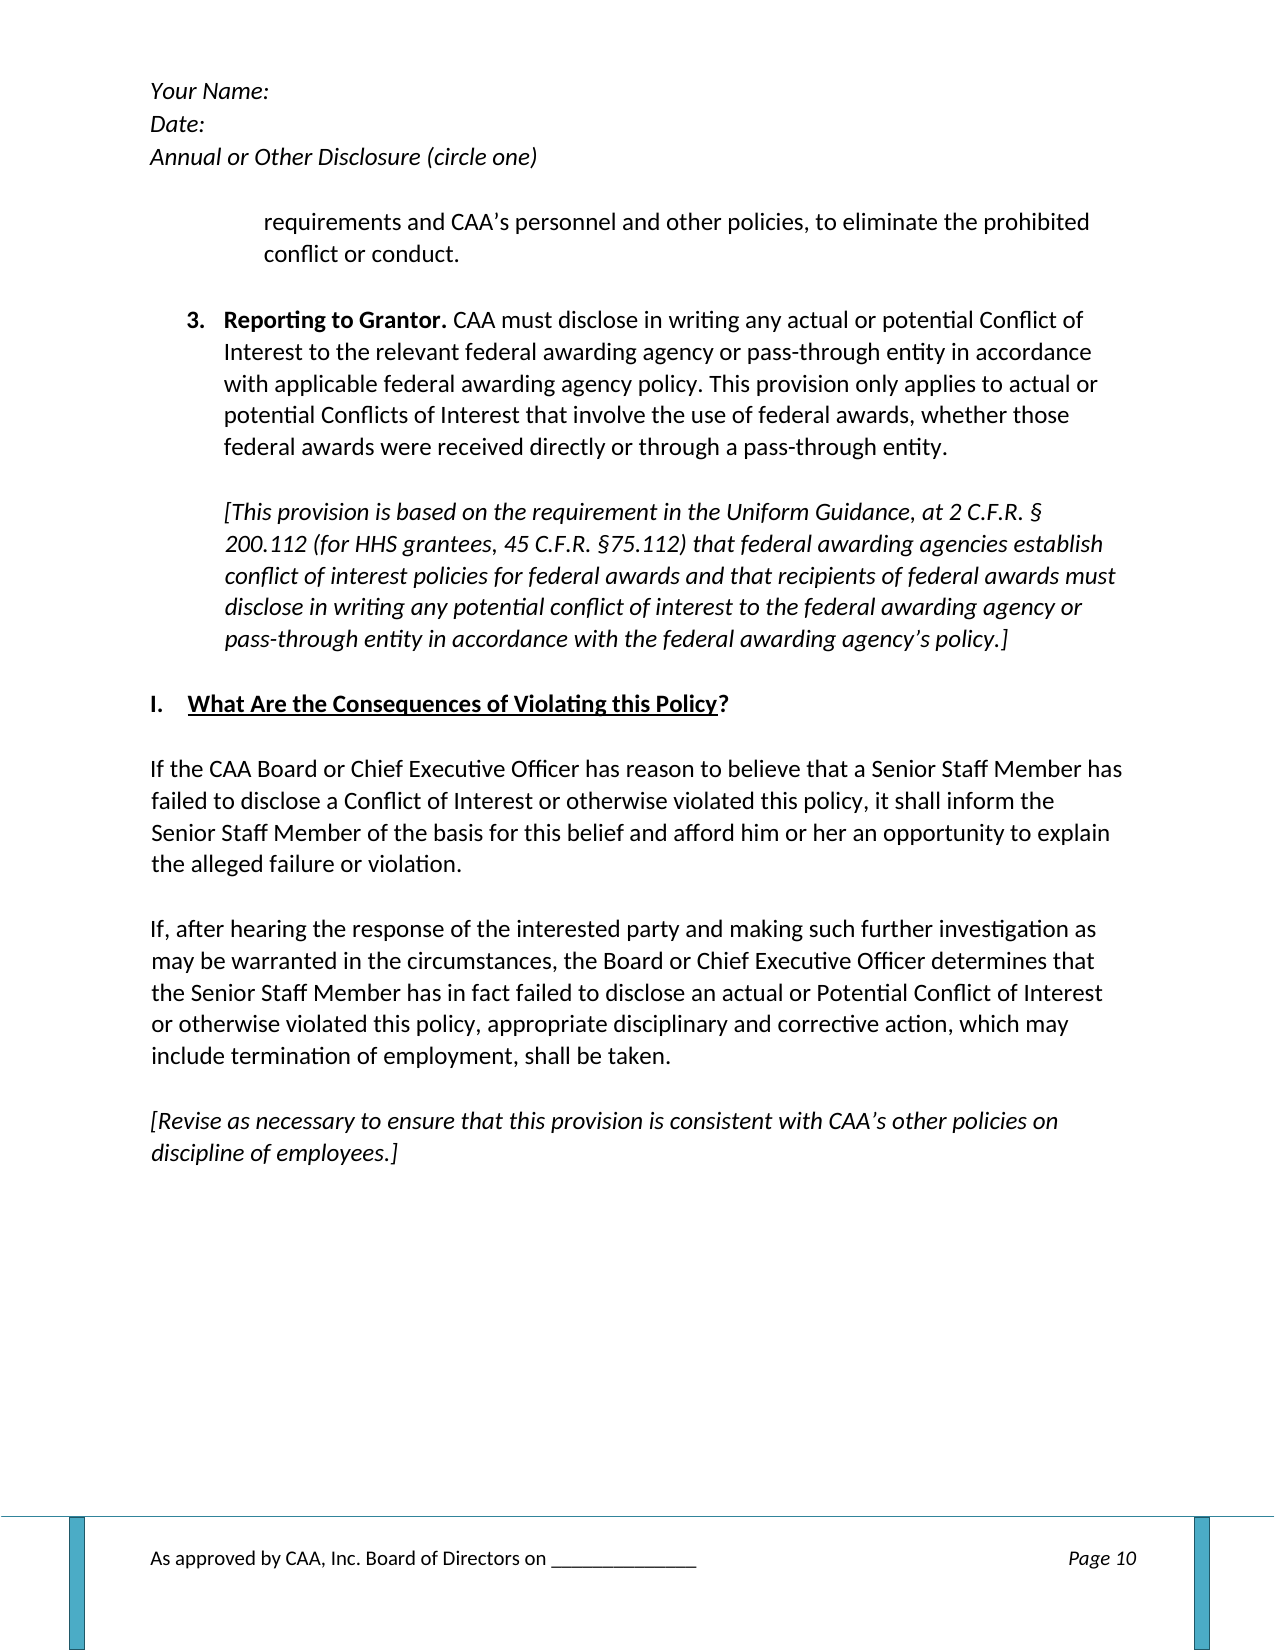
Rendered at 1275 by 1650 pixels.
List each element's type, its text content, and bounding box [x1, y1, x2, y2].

text If, after hearing the response of the interested party and making such further investigation as may be warranted in the circumstances, the Board or Chief Executive Officer determines that the Senior Staff Member has in fact failed to disclose an actual or Potential Conflict of Interest or otherwise violated this policy, appropriate disciplinary and corrective action, which may include termination of employment, shall be taken. [150, 913, 1125, 1071]
list What Are the Consequences of Violating this Policy? [150, 688, 1125, 719]
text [262, 207, 1125, 269]
text [Revise as necessary to ensure that this provision is consistent with CAA’s other policies on discipline of employees.] [150, 1105, 1125, 1167]
list Reporting to Grantor. CAA must disclose in writing any actual or potential Conflict of Interest to the relevant federal awarding agency or pass-through entity in accordance with applicable federal awarding agency policy. This provision only applies to actual or potential Conflicts of Interest that involve the use of federal awards, whether those federal awards were received directly or through a pass-through entity. [186, 305, 1125, 462]
text [This provision is based on the requirement in the Uniform Guidance, at 2 C.F.R. § 200.112 (for HHS grantees, 45 C.F.R. §75.112) that federal awarding agencies establish conflict of interest policies for federal awards and that recipients of federal awards must disclose in writing any potential conflict of interest to the federal awarding agency or pass-through entity in accordance with the federal awarding agency’s policy.] [223, 496, 1125, 654]
text If the CAA Board or Chief Executive Officer has reason to believe that a Senior Staff Member has failed to disclose a Conflict of Interest or otherwise violated this policy, it shall inform the Senior Staff Member of the basis for this belief and afford him or her an opportunity to explain the alleged failure or violation. [150, 753, 1125, 879]
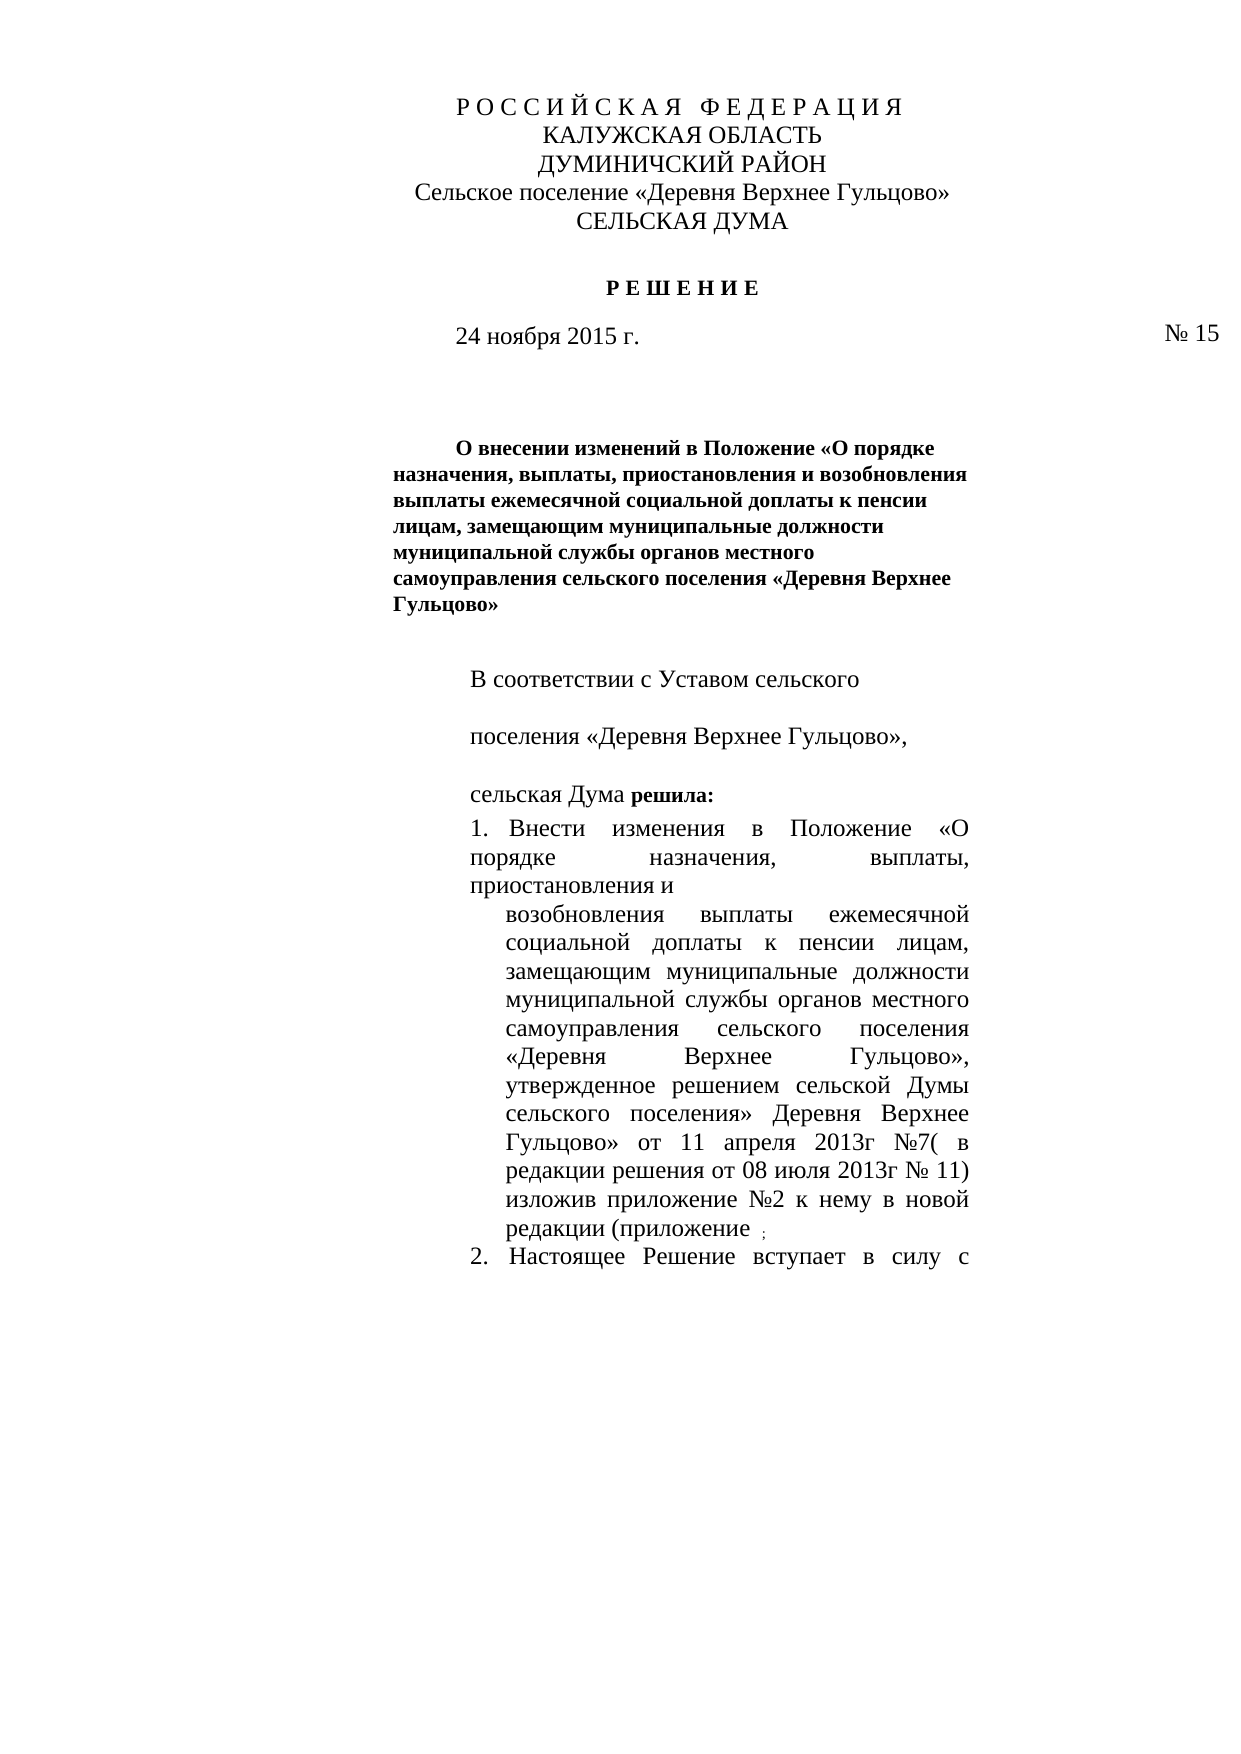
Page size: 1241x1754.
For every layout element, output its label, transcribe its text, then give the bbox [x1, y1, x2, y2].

text РЕШЕНИЕ [395, 278, 969, 299]
text РОССИЙСКАЯ ФЕДЕРАЦИЯ КАЛУЖСКАЯ ОБЛАСТЬ ДУМИНИЧСКИЙ РАЙОН Сельское поселение «Деревня Верхнее Гульцово» СЕЛЬСКАЯ ДУМА [395, 92, 969, 235]
text О внесении изменений в Положение «О порядке назначения, выплаты, приостановления и возобновления выплаты ежемесячной социальной доплаты к пенсии лицам, замещающим муниципальные должности муниципальной службы органов местного самоуправления сельского поселения «Деревня Верхнее Гульцово» [393, 434, 969, 616]
text В соответствии с Уставом сельского поселения «Деревня Верхнее Гульцово», сельская Дума решила: [470, 641, 969, 814]
list Внести изменения в Положение «О порядке назначения, выплаты, приостановления и [470, 814, 969, 899]
text 24 ноября 2015 г. [393, 325, 969, 350]
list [470, 1242, 969, 1270]
text возобновления выплаты ежемесячной социальной доплаты к пенсии лицам, замещающим муниципальные должности муниципальной службы органов местного самоуправления сельского поселения «Деревня Верхнее Гульцово», утвержденное решением сельской Думы сельского поселения» Деревня Верхнее Гульцово» от 11 апреля 2013г №7( в редакции решения от 08 июля 2013г № 11) изложив приложение №2 к нему в новой редакции (приложение ; [505, 899, 969, 1242]
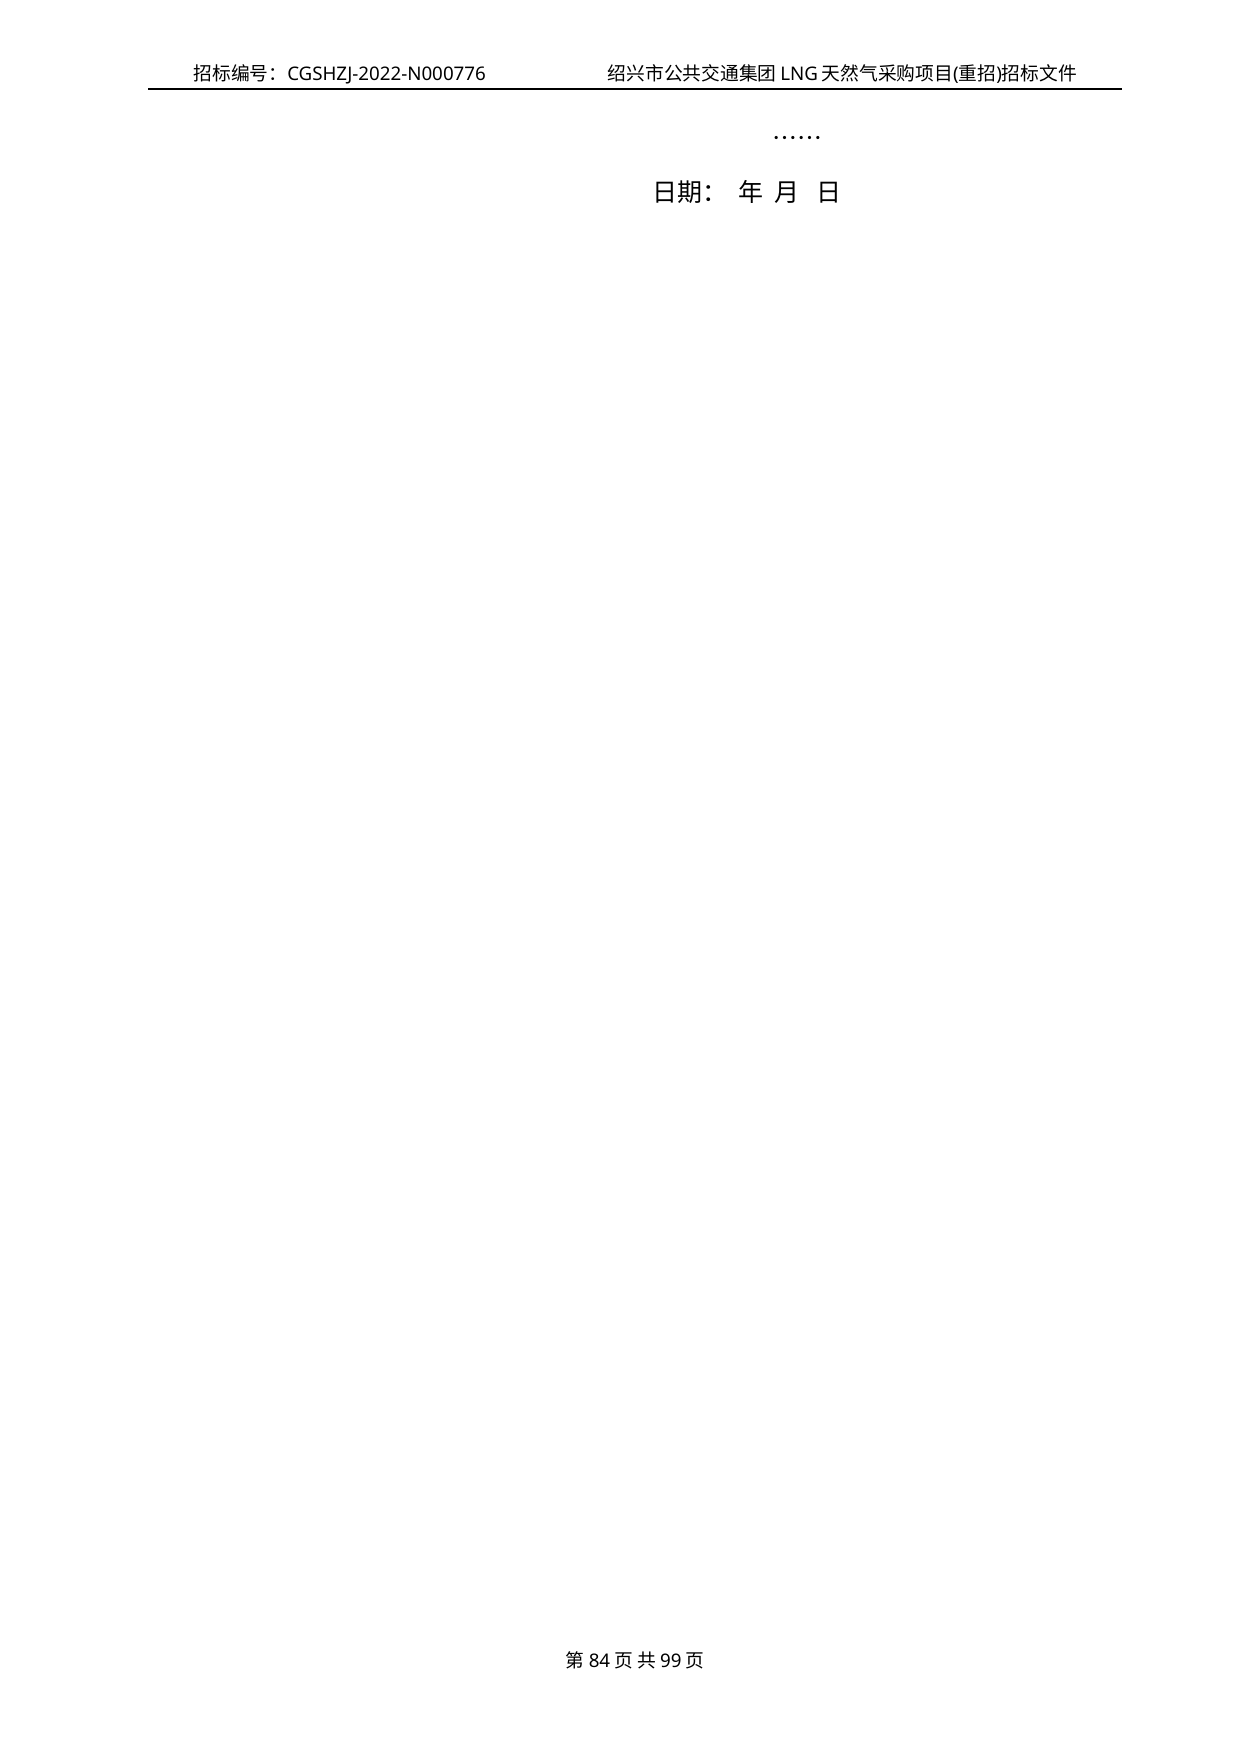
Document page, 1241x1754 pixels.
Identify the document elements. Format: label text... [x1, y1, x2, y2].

text …… [148, 118, 1122, 154]
text 日期： 年 月 日 [148, 172, 1122, 209]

> _Try it_: Lines holding "pixels" in the data above: copy each of them.

> _Solution to this exercise_:
Rendered at 1275 by 1650 pixels.
Document page, 1241x1754 pixels.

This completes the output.